Well, I don't want to write your paper for you, and I suggest you really think about it yourself before writing anything at all, but here are a few suggestions taken from the main arguments I hear from the creationist folks.
1. Evolution is just a theory, so alternative theories should be taught alongside it.
Evolution is a valid scientific theory. Creationism is not a valid scientific theory. In fact, no alternative explanation rises to the level of scientific theory. This does not mean evolution is right, or that no alternative and valid theory exists, it just means that evolution is the best scientific theory we have to teach right now. The standards for this aren't arbitrary, they are based on several requirements that evolution meets, and creationism does not.
2. Not teaching creationism is anti-religion
Science class is not the place for religious beliefs. Most schools have comparitive religion courses of some kind. If not, that could be introduced. But science class is not the place to push religious views, especially one particular religious creation myth.

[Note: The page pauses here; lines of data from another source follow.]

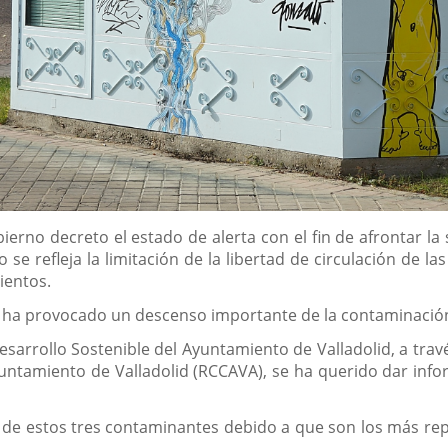
erno decreto el estado de alerta con el fin de afrontar la
se refleja la limitación de la libertad de circulación de l
ientos.
co ha provocado un descenso importante de la contaminació
arrollo Sostenible del Ayuntamiento de Valladolid, a trav
ntamiento de Valladolid (RCCAVA), se ha querido dar info
 de estos tres contaminantes debido a que son los más repr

3. Intelligent design is different from creationism, it's a valid scientific theory backed up by scientific reasoning
Calling something by a different name does not make it something different. While it is true that ID has somewhat more reasoning behind it than creationism, it's still too much hand waving to be science. The concept of "some sort of intelligent beign designed life" is not supported by any evidence, other than rather specious reasoning that anything else doesn't make sense. However, the only theory that is attacked is evolution, and even if the attacks are scientificly valid, evolution being wrong would not make ID right. In science, you can't prove something merely by disproving something else, unless you manage to also prove that the two are mutally exclusive and one of them must be true. In other words, you can't put forward two competing theories, attack one, and claim the other must be true.